The problem: Under this line are the records; write out word for word the part that begins at the line containing "microenvironment, which strongly" and ends at the line containing "systematically study the", and no more.
┌─ Records supplied
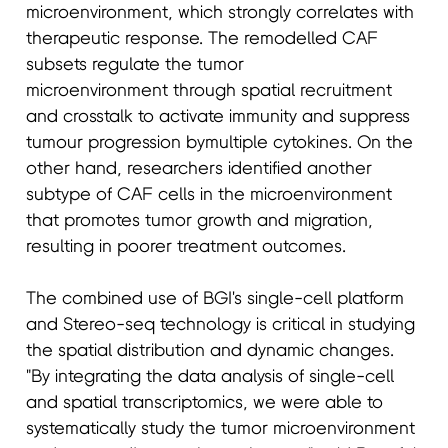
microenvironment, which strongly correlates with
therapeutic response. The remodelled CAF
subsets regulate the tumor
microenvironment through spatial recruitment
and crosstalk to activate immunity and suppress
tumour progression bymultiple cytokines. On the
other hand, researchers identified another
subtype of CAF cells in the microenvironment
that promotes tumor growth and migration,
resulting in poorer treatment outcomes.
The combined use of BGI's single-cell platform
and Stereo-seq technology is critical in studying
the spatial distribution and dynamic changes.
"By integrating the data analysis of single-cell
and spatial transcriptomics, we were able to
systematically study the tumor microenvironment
└─
┌─ Records supplied
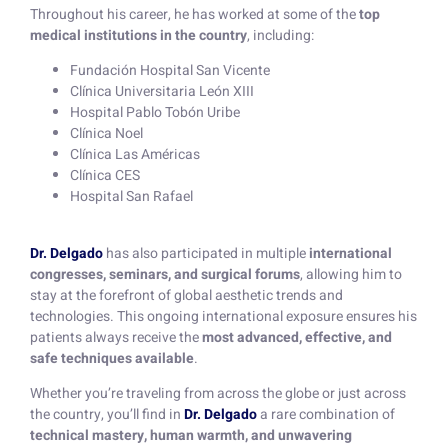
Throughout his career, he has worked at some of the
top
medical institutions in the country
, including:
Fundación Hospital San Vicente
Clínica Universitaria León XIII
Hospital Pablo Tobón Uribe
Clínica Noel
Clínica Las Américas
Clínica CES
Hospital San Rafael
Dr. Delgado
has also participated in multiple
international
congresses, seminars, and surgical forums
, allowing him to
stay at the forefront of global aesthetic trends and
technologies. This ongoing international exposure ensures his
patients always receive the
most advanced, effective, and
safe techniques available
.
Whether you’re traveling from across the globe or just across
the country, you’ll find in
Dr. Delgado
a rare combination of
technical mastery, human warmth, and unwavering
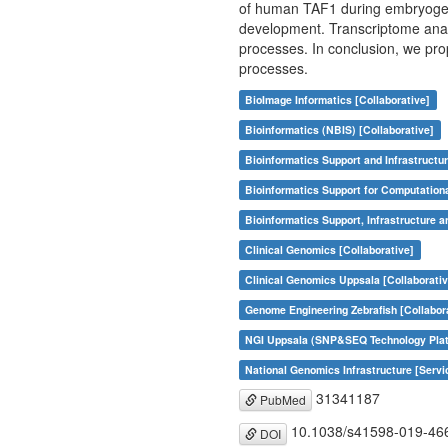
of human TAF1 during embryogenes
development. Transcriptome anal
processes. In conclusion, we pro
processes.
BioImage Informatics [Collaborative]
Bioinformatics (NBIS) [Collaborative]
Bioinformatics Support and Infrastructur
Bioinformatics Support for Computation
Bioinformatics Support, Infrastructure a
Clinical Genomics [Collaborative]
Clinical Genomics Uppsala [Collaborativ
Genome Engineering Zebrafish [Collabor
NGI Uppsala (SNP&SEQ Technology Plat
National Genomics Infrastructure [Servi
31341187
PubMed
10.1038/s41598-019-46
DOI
└─
Solution to this exercise:
microenvironment, which strongly correlates with
therapeutic response. The remodelled CAF
subsets regulate the tumor
microenvironment through spatial recruitment
and crosstalk to activate immunity and suppress
tumour progression bymultiple cytokines. On the
other hand, researchers identified another
subtype of CAF cells in the microenvironment
that promotes tumor growth and migration,
resulting in poorer treatment outcomes.
The combined use of BGI's single-cell platform
and Stereo-seq technology is critical in studying
the spatial distribution and dynamic changes.
"By integrating the data analysis of single-cell
and spatial transcriptomics, we were able to
systematically study the tumor microenvironment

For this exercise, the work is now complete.